The Australian-delivered Dolomite Sprint highlighted everything that was right and wrong about the British industry in 1975-76. Its body was recycled from a tiny 10 year old front drive model powered by a ground-breaking 16 valve engine built in a climate of industrial anarchy, cost-cutting and destructive internal rivalries.  

As the collapse of local Leyland operations quickly eliminated the Marina and P76 from local production, Leyland Australia had to move quickly to add more imports to its Australian range. The August 1975 arrival of the Triumph Dolomite Sprint with its unique 16 valve engine and yellow-only livery injected some four cylinder excitement into a range based entirely on updated 1960s models. In a bizarre reversal of the global switch to front drive, the Sprint itself was a rear drive version of a 10 year old front drive model originally conceived as a Triumph Herald replacement.

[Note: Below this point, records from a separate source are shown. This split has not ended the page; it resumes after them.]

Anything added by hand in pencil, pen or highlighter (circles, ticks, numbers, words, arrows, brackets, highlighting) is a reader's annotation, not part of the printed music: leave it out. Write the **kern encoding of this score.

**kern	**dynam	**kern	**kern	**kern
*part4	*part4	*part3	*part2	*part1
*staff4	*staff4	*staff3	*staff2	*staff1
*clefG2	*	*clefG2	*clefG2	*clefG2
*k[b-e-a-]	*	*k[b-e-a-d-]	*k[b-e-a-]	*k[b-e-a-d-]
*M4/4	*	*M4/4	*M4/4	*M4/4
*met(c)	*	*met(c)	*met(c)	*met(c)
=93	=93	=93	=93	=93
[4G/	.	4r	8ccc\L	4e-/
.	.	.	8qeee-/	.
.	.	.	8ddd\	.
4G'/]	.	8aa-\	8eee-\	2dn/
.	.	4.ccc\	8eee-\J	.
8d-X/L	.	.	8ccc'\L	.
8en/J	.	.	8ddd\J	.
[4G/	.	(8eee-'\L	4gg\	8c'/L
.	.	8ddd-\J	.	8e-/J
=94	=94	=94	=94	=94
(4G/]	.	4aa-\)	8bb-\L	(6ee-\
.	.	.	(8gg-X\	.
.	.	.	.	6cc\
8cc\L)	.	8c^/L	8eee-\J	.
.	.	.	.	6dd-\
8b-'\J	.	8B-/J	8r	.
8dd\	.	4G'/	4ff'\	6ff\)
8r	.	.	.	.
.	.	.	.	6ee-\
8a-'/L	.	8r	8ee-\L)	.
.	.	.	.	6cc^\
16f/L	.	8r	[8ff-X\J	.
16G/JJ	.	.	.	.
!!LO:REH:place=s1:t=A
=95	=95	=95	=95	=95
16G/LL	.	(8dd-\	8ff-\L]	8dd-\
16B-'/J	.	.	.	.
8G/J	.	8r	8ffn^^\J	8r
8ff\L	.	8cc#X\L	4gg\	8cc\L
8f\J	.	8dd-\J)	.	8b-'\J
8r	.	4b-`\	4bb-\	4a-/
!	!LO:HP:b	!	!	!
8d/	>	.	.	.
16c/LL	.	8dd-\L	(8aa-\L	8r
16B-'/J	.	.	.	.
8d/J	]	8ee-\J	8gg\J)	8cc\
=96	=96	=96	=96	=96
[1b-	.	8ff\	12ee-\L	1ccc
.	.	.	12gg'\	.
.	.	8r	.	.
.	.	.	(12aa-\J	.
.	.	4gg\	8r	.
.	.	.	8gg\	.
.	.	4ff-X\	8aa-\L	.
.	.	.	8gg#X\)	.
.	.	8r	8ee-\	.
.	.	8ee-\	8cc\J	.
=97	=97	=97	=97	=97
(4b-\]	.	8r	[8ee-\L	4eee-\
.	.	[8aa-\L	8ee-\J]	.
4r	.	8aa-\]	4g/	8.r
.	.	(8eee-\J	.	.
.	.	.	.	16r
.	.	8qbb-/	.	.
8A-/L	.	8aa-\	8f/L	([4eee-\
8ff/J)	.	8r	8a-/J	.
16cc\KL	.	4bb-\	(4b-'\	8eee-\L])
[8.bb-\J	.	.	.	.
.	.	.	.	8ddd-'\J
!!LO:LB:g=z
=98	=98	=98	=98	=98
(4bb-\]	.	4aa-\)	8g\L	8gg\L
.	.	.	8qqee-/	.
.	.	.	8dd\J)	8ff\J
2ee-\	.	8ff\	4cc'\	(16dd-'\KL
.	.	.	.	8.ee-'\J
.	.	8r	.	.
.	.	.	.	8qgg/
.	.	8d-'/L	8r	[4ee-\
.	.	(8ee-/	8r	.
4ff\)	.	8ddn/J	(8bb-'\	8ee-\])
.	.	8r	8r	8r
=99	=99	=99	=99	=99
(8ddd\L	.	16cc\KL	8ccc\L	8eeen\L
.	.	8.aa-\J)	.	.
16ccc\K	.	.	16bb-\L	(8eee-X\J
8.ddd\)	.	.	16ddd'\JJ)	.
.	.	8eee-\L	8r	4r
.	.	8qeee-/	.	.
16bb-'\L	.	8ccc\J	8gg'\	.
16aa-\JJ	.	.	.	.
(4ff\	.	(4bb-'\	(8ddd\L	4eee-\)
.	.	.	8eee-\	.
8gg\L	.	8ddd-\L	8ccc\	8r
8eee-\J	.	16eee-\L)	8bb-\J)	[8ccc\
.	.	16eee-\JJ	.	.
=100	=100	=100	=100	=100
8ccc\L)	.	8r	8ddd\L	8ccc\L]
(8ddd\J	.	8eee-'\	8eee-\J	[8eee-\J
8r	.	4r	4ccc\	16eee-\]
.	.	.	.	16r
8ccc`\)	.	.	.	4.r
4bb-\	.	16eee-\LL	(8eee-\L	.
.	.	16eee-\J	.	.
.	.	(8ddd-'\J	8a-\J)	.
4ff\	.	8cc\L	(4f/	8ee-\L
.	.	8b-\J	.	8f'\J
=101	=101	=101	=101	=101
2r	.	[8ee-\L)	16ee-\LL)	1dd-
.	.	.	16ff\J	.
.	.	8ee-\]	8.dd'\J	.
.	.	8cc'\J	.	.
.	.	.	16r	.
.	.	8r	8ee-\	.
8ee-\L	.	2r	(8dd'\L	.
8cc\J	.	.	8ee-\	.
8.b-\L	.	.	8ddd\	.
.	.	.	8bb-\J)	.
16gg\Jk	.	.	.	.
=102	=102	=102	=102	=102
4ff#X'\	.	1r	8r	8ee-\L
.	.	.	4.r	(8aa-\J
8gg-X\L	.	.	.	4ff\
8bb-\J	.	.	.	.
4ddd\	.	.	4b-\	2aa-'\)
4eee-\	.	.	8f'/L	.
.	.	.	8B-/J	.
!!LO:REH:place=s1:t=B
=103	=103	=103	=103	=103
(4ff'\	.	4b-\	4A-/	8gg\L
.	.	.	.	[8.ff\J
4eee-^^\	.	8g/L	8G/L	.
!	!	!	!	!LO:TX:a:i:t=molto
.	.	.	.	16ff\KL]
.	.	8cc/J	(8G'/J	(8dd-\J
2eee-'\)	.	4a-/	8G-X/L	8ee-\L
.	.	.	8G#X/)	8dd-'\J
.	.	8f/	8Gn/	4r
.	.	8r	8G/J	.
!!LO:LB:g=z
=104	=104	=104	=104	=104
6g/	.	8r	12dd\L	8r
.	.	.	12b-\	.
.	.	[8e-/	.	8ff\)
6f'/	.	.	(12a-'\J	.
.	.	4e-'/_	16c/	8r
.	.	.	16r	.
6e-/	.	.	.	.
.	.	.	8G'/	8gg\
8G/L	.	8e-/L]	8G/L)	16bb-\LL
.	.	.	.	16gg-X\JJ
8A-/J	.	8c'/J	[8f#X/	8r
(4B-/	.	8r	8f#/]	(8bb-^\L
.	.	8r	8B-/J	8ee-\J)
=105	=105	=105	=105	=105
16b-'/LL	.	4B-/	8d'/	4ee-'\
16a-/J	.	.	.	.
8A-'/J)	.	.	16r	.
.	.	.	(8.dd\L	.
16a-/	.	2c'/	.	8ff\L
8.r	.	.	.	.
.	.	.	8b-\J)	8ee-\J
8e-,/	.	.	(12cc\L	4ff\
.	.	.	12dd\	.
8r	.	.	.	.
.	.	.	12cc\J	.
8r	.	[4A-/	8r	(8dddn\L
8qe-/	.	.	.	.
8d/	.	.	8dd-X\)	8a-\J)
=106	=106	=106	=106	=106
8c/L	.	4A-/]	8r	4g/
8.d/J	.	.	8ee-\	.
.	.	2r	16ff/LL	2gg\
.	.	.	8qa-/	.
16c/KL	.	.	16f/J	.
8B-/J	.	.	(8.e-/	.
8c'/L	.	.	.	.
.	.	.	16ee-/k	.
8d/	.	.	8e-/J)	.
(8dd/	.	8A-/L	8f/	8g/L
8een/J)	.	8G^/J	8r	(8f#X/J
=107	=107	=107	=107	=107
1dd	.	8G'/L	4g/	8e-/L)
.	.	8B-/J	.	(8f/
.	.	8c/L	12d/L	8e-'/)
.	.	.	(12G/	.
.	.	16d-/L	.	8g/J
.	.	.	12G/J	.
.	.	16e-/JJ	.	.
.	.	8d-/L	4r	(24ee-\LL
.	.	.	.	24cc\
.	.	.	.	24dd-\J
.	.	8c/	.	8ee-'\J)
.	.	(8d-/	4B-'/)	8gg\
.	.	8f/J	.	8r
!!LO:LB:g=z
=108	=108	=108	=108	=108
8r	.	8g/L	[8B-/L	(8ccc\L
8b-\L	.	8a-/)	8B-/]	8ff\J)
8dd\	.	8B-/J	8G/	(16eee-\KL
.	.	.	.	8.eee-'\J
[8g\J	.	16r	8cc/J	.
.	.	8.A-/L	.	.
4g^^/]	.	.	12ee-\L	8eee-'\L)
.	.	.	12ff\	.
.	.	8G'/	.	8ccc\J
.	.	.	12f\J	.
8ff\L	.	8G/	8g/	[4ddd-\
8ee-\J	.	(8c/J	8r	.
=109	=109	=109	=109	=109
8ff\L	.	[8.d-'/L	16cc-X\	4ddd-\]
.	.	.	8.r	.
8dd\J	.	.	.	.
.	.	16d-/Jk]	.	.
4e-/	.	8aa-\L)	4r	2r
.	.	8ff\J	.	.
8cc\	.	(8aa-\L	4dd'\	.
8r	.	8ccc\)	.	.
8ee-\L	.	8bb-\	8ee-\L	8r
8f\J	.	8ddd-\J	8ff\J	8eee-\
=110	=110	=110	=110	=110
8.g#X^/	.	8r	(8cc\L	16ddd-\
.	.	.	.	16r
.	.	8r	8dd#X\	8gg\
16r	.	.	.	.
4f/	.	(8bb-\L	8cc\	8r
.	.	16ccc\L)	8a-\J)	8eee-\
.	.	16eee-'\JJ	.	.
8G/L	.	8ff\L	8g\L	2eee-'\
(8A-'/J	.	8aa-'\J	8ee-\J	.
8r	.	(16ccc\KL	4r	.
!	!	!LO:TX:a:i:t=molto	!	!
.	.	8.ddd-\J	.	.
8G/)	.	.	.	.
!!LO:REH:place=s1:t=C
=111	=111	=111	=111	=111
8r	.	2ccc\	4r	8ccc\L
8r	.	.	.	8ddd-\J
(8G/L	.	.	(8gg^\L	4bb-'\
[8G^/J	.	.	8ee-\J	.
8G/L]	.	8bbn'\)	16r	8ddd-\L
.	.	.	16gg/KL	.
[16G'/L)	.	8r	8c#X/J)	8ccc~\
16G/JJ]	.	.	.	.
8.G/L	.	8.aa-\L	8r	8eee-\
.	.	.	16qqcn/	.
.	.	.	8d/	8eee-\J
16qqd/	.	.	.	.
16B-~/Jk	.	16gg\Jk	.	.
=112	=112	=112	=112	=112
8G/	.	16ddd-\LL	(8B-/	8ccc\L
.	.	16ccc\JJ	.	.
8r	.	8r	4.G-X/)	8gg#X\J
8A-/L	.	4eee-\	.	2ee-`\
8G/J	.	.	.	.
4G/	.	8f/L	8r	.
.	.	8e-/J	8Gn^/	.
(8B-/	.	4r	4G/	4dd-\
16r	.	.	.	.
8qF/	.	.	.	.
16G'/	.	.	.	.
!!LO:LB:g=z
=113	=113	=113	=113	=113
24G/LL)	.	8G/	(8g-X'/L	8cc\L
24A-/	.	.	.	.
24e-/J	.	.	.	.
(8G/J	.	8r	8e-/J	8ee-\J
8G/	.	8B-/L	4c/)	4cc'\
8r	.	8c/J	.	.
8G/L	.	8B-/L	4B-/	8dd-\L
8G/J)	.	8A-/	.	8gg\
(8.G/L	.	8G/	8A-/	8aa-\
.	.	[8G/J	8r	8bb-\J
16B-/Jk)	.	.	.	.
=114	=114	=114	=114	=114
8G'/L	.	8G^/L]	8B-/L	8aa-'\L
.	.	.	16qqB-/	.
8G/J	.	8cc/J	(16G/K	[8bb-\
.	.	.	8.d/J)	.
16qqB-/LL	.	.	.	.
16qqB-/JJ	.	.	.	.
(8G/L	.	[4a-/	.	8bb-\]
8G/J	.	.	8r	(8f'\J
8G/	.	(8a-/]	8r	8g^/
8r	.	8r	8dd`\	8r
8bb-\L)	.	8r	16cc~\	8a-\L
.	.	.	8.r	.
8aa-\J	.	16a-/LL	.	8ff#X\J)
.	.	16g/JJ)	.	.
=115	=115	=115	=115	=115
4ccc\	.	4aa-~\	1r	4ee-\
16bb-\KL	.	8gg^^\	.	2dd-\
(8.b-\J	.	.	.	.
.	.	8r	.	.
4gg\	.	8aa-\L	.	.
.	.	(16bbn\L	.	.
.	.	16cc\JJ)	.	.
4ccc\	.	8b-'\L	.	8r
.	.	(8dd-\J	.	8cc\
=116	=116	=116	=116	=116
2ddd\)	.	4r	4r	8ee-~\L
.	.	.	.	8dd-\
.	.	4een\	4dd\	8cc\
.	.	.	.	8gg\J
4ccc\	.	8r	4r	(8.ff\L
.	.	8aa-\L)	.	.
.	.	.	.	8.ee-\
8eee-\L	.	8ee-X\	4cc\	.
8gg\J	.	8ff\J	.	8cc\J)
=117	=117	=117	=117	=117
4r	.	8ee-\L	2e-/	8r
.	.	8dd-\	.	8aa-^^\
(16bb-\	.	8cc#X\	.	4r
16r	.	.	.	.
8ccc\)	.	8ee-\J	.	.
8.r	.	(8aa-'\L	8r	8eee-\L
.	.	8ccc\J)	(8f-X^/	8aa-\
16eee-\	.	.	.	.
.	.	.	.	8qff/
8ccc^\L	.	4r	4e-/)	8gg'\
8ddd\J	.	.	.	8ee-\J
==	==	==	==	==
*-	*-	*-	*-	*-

Leyland Australia press ads in 1975 offered a Jaguar XJ6/12 Series II, the AMI-assembled Triumph 2500 TC, two versions of the Dolomite, the ageing TR6 roadster, the Triumph Stag and the last of the Rover P6B 3500 V8 models. The Range Rover was also making a name for itself after taking several years to reach Australia. And the locally assembled Mini Clubman and Moke faced fierce new competition from Japan.